In 1995, I encountered Enterprise Architecture (EA) thanks to a visionary leader who championed EA initiatives at two New York financial firms. Initially, I found the concept overly theoretical and questioned its practical value for IT. What concrete deliverables did it offer? How would it benefit the technology side? These were just some of the questions swirling in my mind. However, I was open to learning and trusted the judgment of this mentor.

It took a few years for me to truly grasp the EA mindset, and even longer to become a full-fledged Enterprise Architect. From my experience, EA is all about aligning with the core priorities and strategies of the business. Technology should be a tool to support these goals, not the other way around.

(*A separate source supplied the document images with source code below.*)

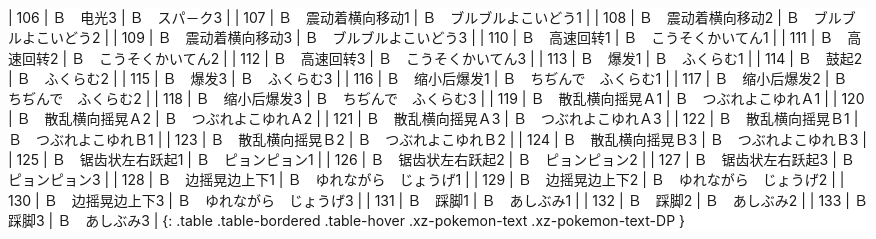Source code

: | 106 | Ｂ　电光3 | Ｂ　スパ－ク3 |
| 107 | Ｂ　震动着横向移动1 | Ｂ　ブルブルよこいどう1 |
| 108 | Ｂ　震动着横向移动2 | Ｂ　ブルブルよこいどう2 |
| 109 | Ｂ　震动着横向移动3 | Ｂ　ブルブルよこいどう3 |
| 110 | Ｂ　高速回转1 | Ｂ　こうそくかいてん1 |
| 111 | Ｂ　高速回转2 | Ｂ　こうそくかいてん2 |
| 112 | Ｂ　高速回转3 | Ｂ　こうそくかいてん3 |
| 113 | Ｂ　爆发1 | Ｂ　ふくらむ1 |
| 114 | Ｂ　鼓起2 | Ｂ　ふくらむ2 |
| 115 | Ｂ　爆发3 | Ｂ　ふくらむ3 |
| 116 | Ｂ　缩小后爆发1 | Ｂ　ちぢんで　ふくらむ1 |
| 117 | Ｂ　缩小后爆发2 | Ｂ　ちぢんで　ふくらむ2 |
| 118 | Ｂ　缩小后爆发3 | Ｂ　ちぢんで　ふくらむ3 |
| 119 | Ｂ　散乱横向摇晃Ａ1 | Ｂ　つぶれよこゆれＡ1 |
| 120 | Ｂ　散乱横向摇晃Ａ2 | Ｂ　つぶれよこゆれＡ2 |
| 121 | Ｂ　散乱横向摇晃Ａ3 | Ｂ　つぶれよこゆれＡ3 |
| 122 | Ｂ　散乱横向摇晃Ｂ1 | Ｂ　つぶれよこゆれＢ1 |
| 123 | Ｂ　散乱横向摇晃Ｂ2 | Ｂ　つぶれよこゆれＢ2 |
| 124 | Ｂ　散乱横向摇晃Ｂ3 | Ｂ　つぶれよこゆれＢ3 |
| 125 | Ｂ　锯齿状左右跃起1 | Ｂ　ピョンピョン1 |
| 126 | Ｂ　锯齿状左右跃起2 | Ｂ　ピョンピョン2 |
| 127 | Ｂ　锯齿状左右跃起3 | Ｂ　ピョンピョン3 |
| 128 | Ｂ　边摇晃边上下1 | Ｂ　ゆれながら　じょうげ1 |
| 129 | Ｂ　边摇晃边上下2 | Ｂ　ゆれながら　じょうげ2 |
| 130 | Ｂ　边摇晃边上下3 | Ｂ　ゆれながら　じょうげ3 |
| 131 | Ｂ　踩脚1 | Ｂ　あしぶみ1 |
| 132 | Ｂ　踩脚2 | Ｂ　あしぶみ2 |
| 133 | Ｂ　踩脚3 | Ｂ　あしぶみ3 |
{: .table .table-bordered .table-hover .xz-pokemon-text .xz-pokemon-text-DP }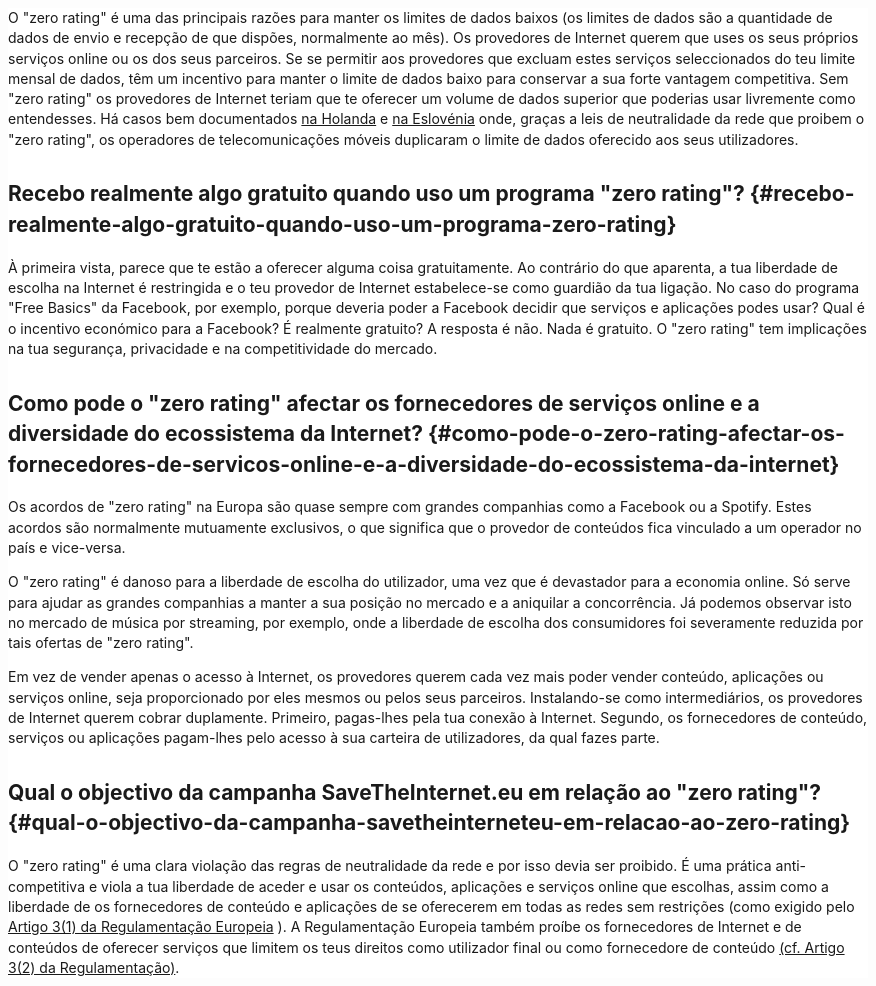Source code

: O "zero rating" é uma das principais razões para manter os limites de dados baixos (os limites de dados são a quantidade de dados de envio e recepção de que dispões, normalmente ao mês). Os provedores de Internet querem que uses os seus próprios serviços online ou os dos seus parceiros. Se se permitir aos provedores que excluam estes serviços seleccionados do teu limite mensal de dados, têm um incentivo para manter o limite de dados baixo para conservar a sua forte vantagem competitiva. Sem "zero rating" os provedores de Internet teriam que te oferecer um volume de dados superior que poderias usar livremente como entendesses. Há casos bem documentados [na Holanda](http://dfmonitor.eu/downloads/Banning_zerorating_leads_to_higher_volume_caps_06022015.pdf) e [na Eslovénia](http://blog.caf.si/2015/02/another-win-for-net-neutrality-advocates-in-slovenia-akos-issues-new-decisions-limiting-zero-rating.html) onde, graças a leis de neutralidade da rede que proibem o "zero rating", os operadores de telecomunicações móveis duplicaram o limite de dados oferecido aos seus utilizadores.


## Recebo realmente algo gratuito quando uso um programa "zero rating"? {#recebo-realmente-algo-gratuito-quando-uso-um-programa-zero-rating}

À primeira vista, parece que te estão a oferecer alguma coisa gratuitamente. Ao contrário do que aparenta, a tua liberdade de escolha na Internet é restringida e o teu provedor de Internet estabelece-se como guardião da tua ligação. No caso do programa "Free Basics" da Facebook, por exemplo, porque deveria poder a Facebook decidir que serviços e aplicações podes usar? Qual é o incentivo económico para a Facebook? É realmente gratuito? A resposta é não. Nada é gratuito. O "zero rating" tem implicações na tua segurança, privacidade e na competitividade do mercado.


## Como pode o "zero rating" afectar os fornecedores de serviços online e a diversidade do ecossistema da Internet? {#como-pode-o-zero-rating-afectar-os-fornecedores-de-servicos-online-e-a-diversidade-do-ecossistema-da-internet}

Os acordos de "zero rating" na Europa são quase sempre com grandes companhias como a Facebook ou a Spotify. Estes acordos são normalmente mutuamente exclusivos, o que significa que o provedor de conteúdos fica vinculado a um operador no país e vice-versa. 

O "zero rating" é danoso para a liberdade de escolha do utilizador, uma vez que é devastador para a economia online. Só serve para ajudar as grandes companhias a manter a sua posição no mercado e a aniquilar a concorrência. Já podemos observar isto no mercado de música por streaming, por exemplo, onde a liberdade de escolha dos consumidores foi severamente reduzida por tais ofertas de "zero rating".

Em vez de vender apenas o acesso à Internet, os provedores querem cada vez mais poder vender conteúdo, aplicações ou serviços online, seja proporcionado por eles mesmos ou pelos seus parceiros. Instalando-se como intermediários, os provedores de Internet querem cobrar duplamente. Primeiro, pagas-lhes pela tua conexão à Internet. Segundo, os fornecedores de conteúdo, serviços ou aplicações pagam-lhes pelo acesso à sua carteira de utilizadores, da qual fazes parte. 

## Qual o objectivo da campanha SaveTheInternet.eu em relação ao "zero rating"? {#qual-o-objectivo-da-campanha-savetheinterneteu-em-relacao-ao-zero-rating}

O "zero rating" é uma clara violação das regras de neutralidade da rede e por isso devia ser proibido. É uma prática anti-competitiva e viola a tua liberdade de aceder e usar os conteúdos, aplicações e serviços online que escolhas, assim como a liberdade de os fornecedores de conteúdo e aplicações de se oferecerem em todas as redes sem restrições (como exigido pelo [Artigo 3(1) da Regulamentação Europeia](http://eur-lex.europa.eu/legal-content/PT/TXT/?uri=CELEX:32015R2120) ). A Regulamentação Europeia também proíbe os fornecedores de Internet e de conteúdos de oferecer serviços que limitem os teus direitos como utilizador final ou como fornecedore de conteúdo [(cf. Artigo 3(2) da Regulamentação)](http://eur-lex.europa.eu/legal-content/PT/TXT/?uri=CELEX:32015R2120#d1e445-1-1).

Frameworks like TOGAF, Zachman, and O-AA can provide a solid foundation for your organization’s architectural practice. However, customization is key. Adapt them to your specific needs and ensure they integrate seamlessly with existing software processes. Remember, the framework shouldn’t be rigid dogma. Keep practical objectives front-and-center and avoid getting bogged down in theory.

Many organizations, public and private alike, are structured with separate departments or “silos” focused on specific business domains. While this traditional approach has its merits, it can hinder agility. Enterprise Architecture can bridge these silos by fostering collaboration and shared goals.

Effective EA requires a strong foundation. Initiation, in my view, means embedding EA within the organization, giving it the necessary authority and resources. Governance, on the other hand, refers to a defined execution process that includes clear oversight, guidance, and the ability to handle deviations from the framework while still achieving overall objectives.  Additionally, close cooperation between EA and product teams during agile iterations (sprints) can illuminate architectural gaps (“blind spots”).